Condannato per le molestie in casa, torna a litigare con i genitori

Trentenne in cella. Ordine di carcerazione anche per un uomo di Cavarzere:

a Ferrara aveva reso un inferno la vita dei familiari per otto lunghi anni

Matilde Bicciato
Violenza in famiglia, due ordini di carcerazione dei carabinieri
Violenza in famiglia, due ordini di carcerazione dei carabinieri

Aveva infastidito, picchiato e insultato i genitori per un anno intero, dal 2021 al 2022, con un ordine di carcerazione pendente a suo nome. Recidivo, nella violenza contro madre e padre però ci è ricaduto però un’ultima volta, proprio negli ultimi giorni del 2025.

Una lite che non è passata inosservata e per cui nella sua casa di Stra si sono presentati ancora i carabinieri che, identificando il trentatreenne violento, si sono resi conto che nel suo storico l’uomo aveva una condanna al carcere. Alla fine gli hanno messo le manette e l’hanno portato nella casa di reclusione di Santa Maria Maggiore di Venezia.

È questo uno dei due ordini di carcerazione messi a segno dai carabinieri nel primo giorno dell’anno nei confronti di due uomini, violenti, accusati entrambi di maltrattamenti nelle loro rispettive famiglie.

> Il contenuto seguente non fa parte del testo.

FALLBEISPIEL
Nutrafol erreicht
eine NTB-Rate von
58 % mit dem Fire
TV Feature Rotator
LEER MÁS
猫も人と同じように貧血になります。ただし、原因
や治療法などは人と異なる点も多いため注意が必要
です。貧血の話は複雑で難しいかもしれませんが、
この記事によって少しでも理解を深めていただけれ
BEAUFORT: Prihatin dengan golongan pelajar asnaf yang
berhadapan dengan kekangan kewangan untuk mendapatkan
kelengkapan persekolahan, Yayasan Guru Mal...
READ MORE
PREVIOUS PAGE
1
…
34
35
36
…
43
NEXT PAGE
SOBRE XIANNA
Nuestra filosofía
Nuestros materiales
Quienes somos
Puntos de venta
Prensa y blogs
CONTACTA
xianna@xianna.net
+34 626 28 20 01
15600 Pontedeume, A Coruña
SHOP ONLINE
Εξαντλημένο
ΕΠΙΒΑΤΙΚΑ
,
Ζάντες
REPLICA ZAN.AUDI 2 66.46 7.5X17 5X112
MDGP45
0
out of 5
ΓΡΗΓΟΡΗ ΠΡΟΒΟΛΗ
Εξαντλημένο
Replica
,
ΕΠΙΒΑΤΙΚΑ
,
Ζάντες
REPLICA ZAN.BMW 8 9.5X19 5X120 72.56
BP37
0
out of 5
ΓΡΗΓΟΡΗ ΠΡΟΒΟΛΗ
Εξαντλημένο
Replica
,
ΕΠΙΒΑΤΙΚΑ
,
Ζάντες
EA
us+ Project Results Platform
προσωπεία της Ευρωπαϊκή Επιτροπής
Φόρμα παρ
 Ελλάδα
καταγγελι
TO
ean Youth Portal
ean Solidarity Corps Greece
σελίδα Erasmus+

Rintracciato dai carabinieri di Camponogara, la vicenda di Stra ha come protagonista un 33enne di origine straniera, formalmente senza fissa dimora, riconosciuto come colpevole di maltrattamenti in famiglia, commessi a Stra, tra il 2021 e il 2022.

Sono stati i genitori, poco prima del primo gennaio del 2026, a chiamare i militari, denunciando l’ultima ed ennesima lite.

Madre e padre, disperati, hanno allertato le forze dell’ordine spiegando che l’uomo aveva ripreso ad essere violento.

Un volta identificato, il figlio è stato arrestato, con i carabinieri che nel frattempo avevano anche scoperto come a suo carico ci fosse l’ordine di carcerazione da scontare proprio per passate violenze contro i genitori, denunciate la prima volta nel 2021 e durate un anno.

Recidivo, per lui si sono aperte le porte del carcere di Venezia, con una condanna di due anni e tre mesi. Nello stesso carcere ci è finito anche un cinquantenne di Cavarzere.

Nel suo curriculum l’uomo aveva otto anni di violenze, con accuse di “maltrattamenti in famiglia” e “lesioni aggravate” che riguardavano l’arco temporale dal 2014 al 2022 e si situavano a Ferrava, dove il soggetto probabilmente aveva vissuto in passato, pur rimanendo formalmente residente nel Veneziano.

Una lunga scia di episodi criminali a cadenza pressoché quotidiana che alla fine l’hanno portato in carcere, dove dovrà scontare una pena di tre anni e otto mesi.

Denunce di episodi di maltrattamenti che - secondo la lettura dei centri antiviolenza - aumentano subito dopo i periodi di vacanza. Se durante le feste le vittime sono spesso costrette a rimanere a casa con i loro aggressori, rimandando la denuncia, dopo le festività invece risulta più facile smascherare tutta la violenza subita, chiedendo aiuto alle forze dell’ordine.